The forecast pick-up in underlying inflation largely reflects our forecast for the profile of growth in wages and unit labour costs. Survey data and liaison continue to indicate firm labour demand and pervasive shortages of skilled labour. Accordingly, the current strength in wage growth is expected to persist for some time and is forecast to feed through into consumer prices to a greater extent than has been seen recently. However, the central forecast incorporates an expectation that any additional pressures from labour costs on consumer price inflation will be quite modest, based largely on indications that profit margins remain healthy, which should permit firms to continue to absorb some additional labour cost pressures during the forecast period. But if demand were to be stronger than envisaged, it is likely that there would be less margin compression and stronger inflation than in the central forecast.

Increases in the prices of administered items such as health, education and utilities are likely to continue to contribute significantly to domestic inflation. By contrast, the forecasts do not include any significant indirect effects from higher fuel prices, nor any additional increases in world oil prices.
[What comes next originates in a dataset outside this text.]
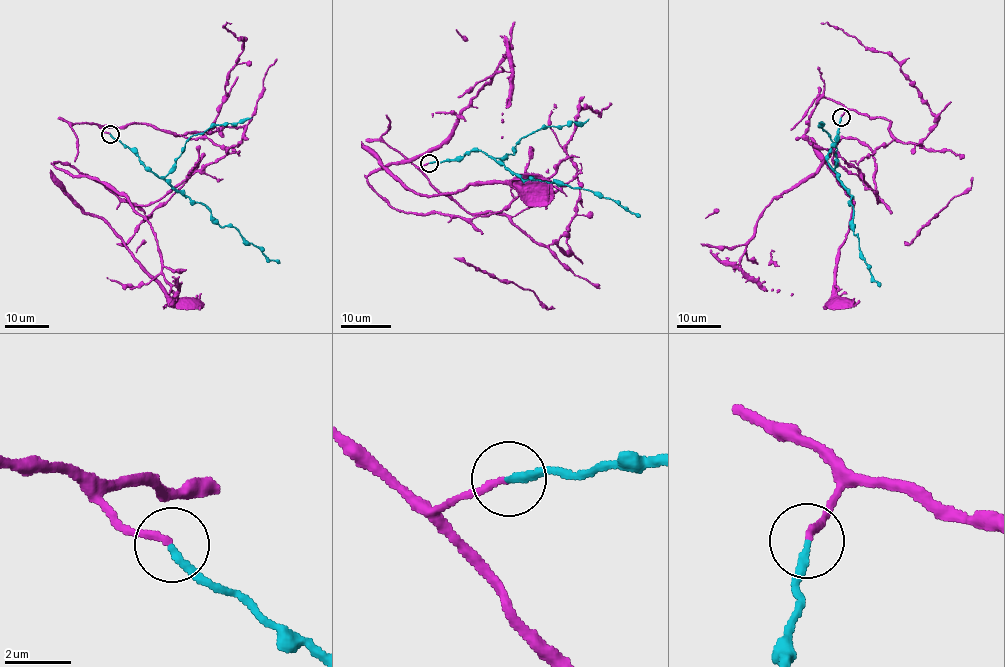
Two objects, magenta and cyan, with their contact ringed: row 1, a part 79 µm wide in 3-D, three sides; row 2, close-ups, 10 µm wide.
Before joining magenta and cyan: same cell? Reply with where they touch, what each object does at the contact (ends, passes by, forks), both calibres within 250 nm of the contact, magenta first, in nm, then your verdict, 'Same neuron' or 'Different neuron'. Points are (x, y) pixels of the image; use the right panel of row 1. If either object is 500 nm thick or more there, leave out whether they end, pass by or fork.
Place: (841, 117). At the ring magenta ends. At the ring cyan ends. Thickness 200 nm (magenta) against 240 nm. Same neuron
As discussed in the previous Statement, the effects of oil prices on inflation do not appear to be as pronounced as they were in the past. In addition, any effects from oil prices are being offset by another international factor, namely the higher degree of international competition, most notably from China and other emerging economies. The integration of low-cost producers into the world economy seems to have a long way to run, and this is likely to continue to help contain domestic inflation.